In the Mangera et al.  study various natural and synthetic scaffold materials, potentially applicable for tissue engineering purposes, were carefully compared. Primarily these materials were investigated for their suitability, when seeded with cultured oral fibroblasts, as an in vivo tissue-engineering approach to treat, by restoring the pelvic floor tissue structure, women with pelvic organ prolapse or those with stress urinary incontinence (SUI). Two potential candidate biodegradable scaffold materials were identified to treat these women’s pathological conditions, synthetic poly(L) lactic acid (PLA) and natural small intestinal submucosa (SIS), as they supported good cell attachment and proliferation, and had biomechanical features of the native pelvic floor.
The effectiveness of PLA and SIS as scaffold materials in other tissue engineering areas has been documented since the 1990s, e.g. to obtain a tissue-engineered bladder [2,3]. Recent advances in the preparation of synthetic polymeric scaffolds have shown that electrospun polyethylene terephthalate and polyurethane, given their fibrous microarchitecture similar to extracellular matrix (ECM), can favourably support cell adhesion/growth without the need of co-acting them with ECM-derived proteins [4,5].
Among the complex problems, from bench-to-bedside, concerning the biomechanical and dynamic requirements of a tissue-engineered structure to treat SUI, the main one is its potential for a quick and durable response to the neuronal mechanisms involved in the urinary continence guarding reflex towards sudden increases in intra-abdominal pressure.

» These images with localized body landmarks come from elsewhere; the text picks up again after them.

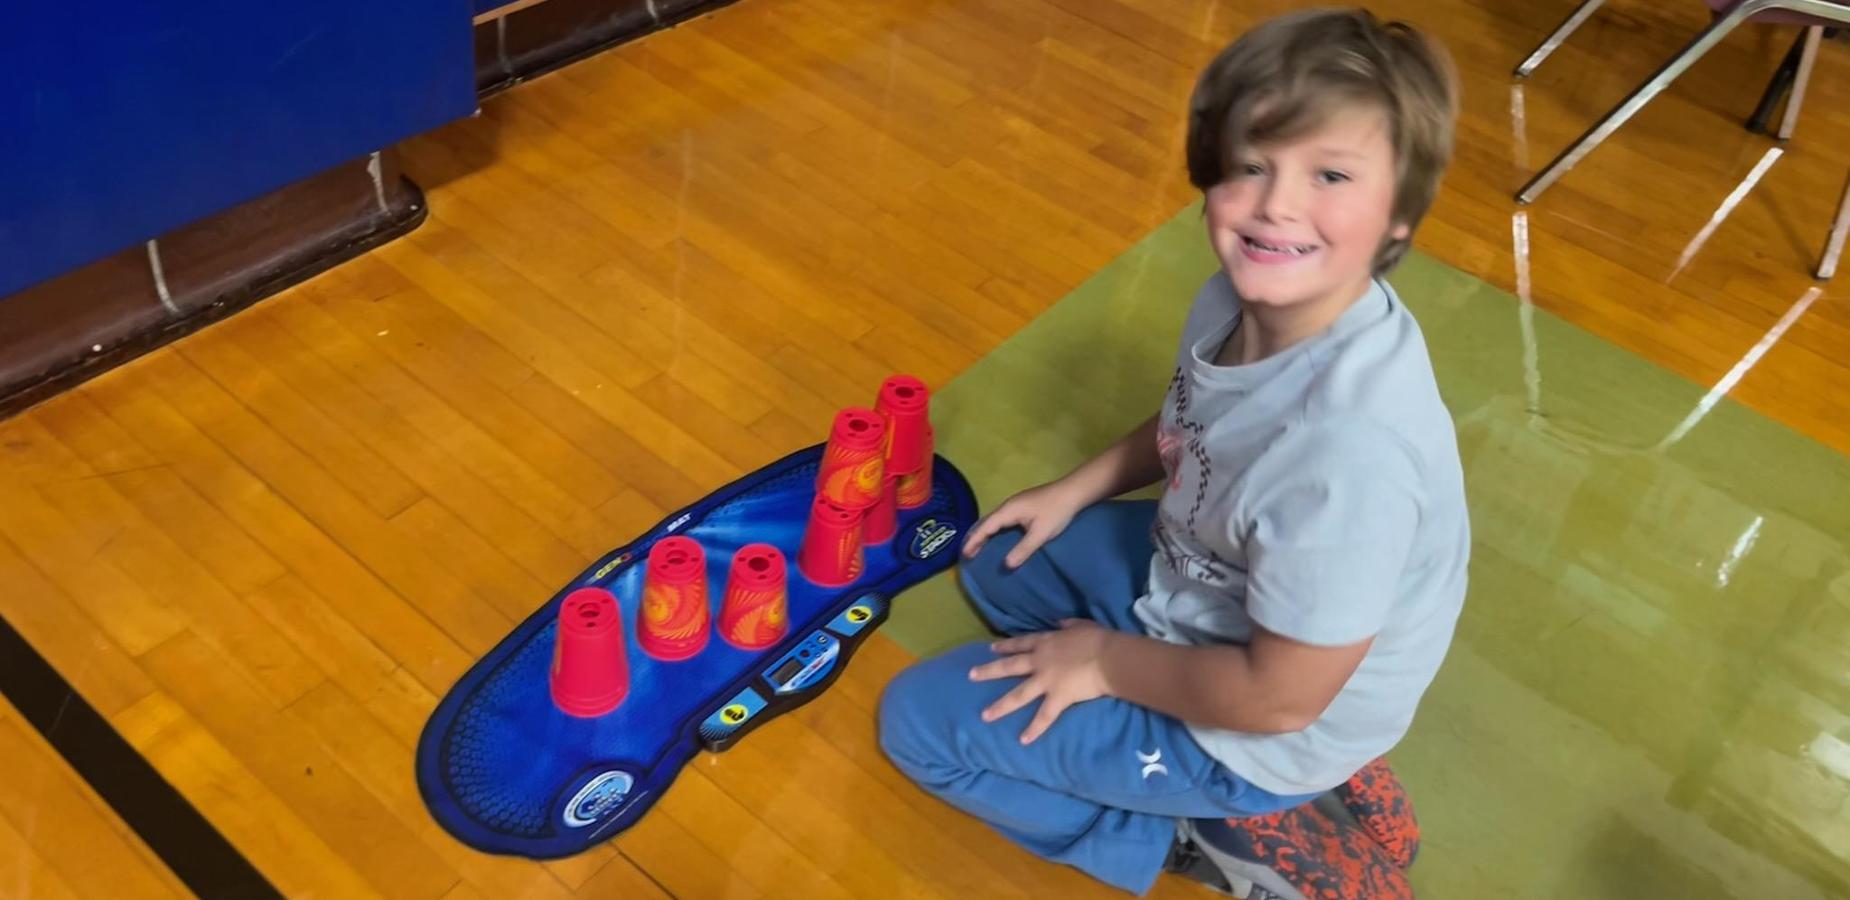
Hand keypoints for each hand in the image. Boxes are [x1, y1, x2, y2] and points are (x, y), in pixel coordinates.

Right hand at [961, 481, 1085, 567]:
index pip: (986, 527)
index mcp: (1009, 510)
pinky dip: (995, 529)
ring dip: (985, 533)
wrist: (1073, 492)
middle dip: (976, 538)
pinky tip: (998, 537)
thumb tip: (1006, 565)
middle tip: (967, 554)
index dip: (974, 541)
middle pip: (987, 522)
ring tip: (978, 547)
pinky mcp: (1023, 505)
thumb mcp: (1040, 534)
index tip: (964, 555)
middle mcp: (1008, 505)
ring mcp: (1016, 504)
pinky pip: (1002, 519)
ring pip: (995, 520)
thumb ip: (1023, 549)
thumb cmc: (1056, 512)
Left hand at [969, 620, 1111, 743]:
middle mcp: (1040, 661)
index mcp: (1046, 642)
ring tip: (985, 716)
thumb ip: (1068, 625)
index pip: (1021, 643)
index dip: (1006, 646)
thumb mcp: (1081, 625)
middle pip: (1010, 666)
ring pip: (1018, 695)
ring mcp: (1046, 681)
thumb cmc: (1098, 639)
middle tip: (971, 675)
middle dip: (989, 671)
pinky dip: (1034, 729)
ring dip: (1001, 706)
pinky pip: (1044, 716)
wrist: (1108, 657)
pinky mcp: (1057, 698)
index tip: (991, 648)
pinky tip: (1023, 740)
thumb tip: (1059, 623)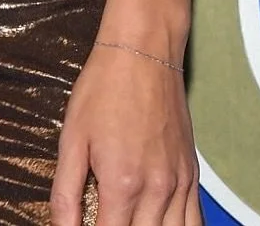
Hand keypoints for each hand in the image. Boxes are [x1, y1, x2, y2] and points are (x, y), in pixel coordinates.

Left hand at [50, 38, 201, 225]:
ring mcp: (179, 183)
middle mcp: (157, 190)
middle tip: (105, 220)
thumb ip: (65, 194)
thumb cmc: (104, 88)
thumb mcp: (72, 138)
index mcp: (123, 184)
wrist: (143, 50)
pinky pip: (195, 222)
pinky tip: (159, 224)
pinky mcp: (192, 174)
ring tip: (128, 221)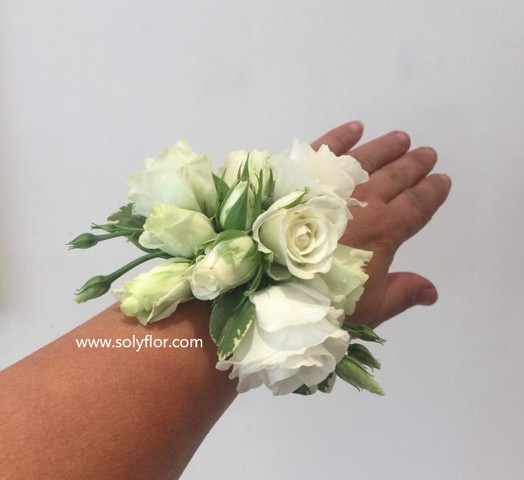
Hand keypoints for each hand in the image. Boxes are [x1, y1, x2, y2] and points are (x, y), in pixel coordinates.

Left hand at [312, 122, 451, 328]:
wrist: (268, 284)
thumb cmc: (323, 299)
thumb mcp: (368, 307)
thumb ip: (402, 293)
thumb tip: (433, 291)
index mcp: (383, 232)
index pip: (416, 206)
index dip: (431, 192)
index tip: (442, 180)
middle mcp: (362, 203)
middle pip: (395, 178)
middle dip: (413, 165)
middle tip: (426, 153)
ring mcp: (332, 188)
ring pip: (366, 161)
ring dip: (386, 148)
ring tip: (401, 138)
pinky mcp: (302, 178)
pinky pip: (325, 151)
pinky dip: (341, 137)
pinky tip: (355, 127)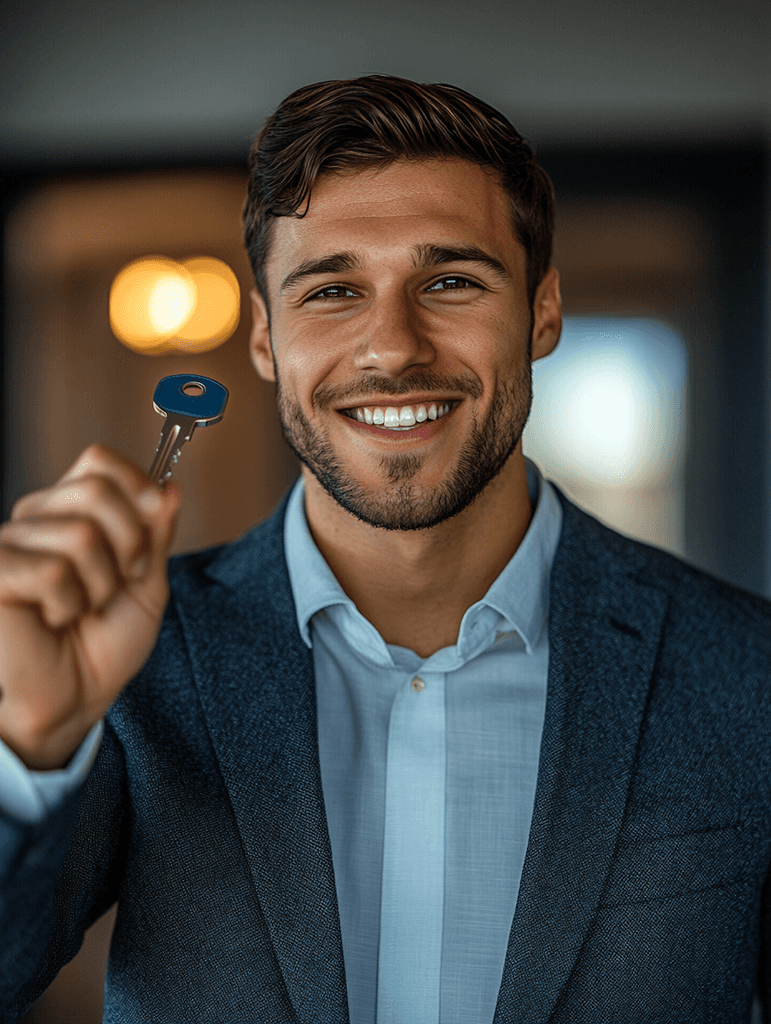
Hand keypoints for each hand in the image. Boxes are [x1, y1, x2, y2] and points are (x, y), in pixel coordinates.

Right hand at [0, 444, 180, 769]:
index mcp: (70, 512)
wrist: (73, 700)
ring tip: (83, 608)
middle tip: (120, 582)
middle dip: (128, 543)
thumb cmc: (102, 645)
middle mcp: (36, 519)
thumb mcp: (147, 584)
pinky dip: (68, 604)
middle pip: (96, 489)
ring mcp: (9, 543)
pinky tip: (53, 620)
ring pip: (80, 534)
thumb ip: (156, 533)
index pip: (98, 460)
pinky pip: (52, 570)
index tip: (156, 516)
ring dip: (99, 584)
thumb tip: (172, 487)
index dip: (136, 484)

Indeed, the pontine storage centre-dependent spinal glutamatergic signalling induces the activation of sacral Onuf’s nucleus pudendal motoneurones, that, in turn, promote the acetylcholine-supported stimulation of pelvic floor striated muscle/urethral rhabdosphincter nicotinic receptors, thus efficaciously supporting the ‘guarding reflex’ [6–8].
Presumably the Authors , in the course of experimentation, have taken into consideration the response of their tissue-engineered structure to such guarding reflex-related neuromuscular mechanisms; however, this was not discussed in their article.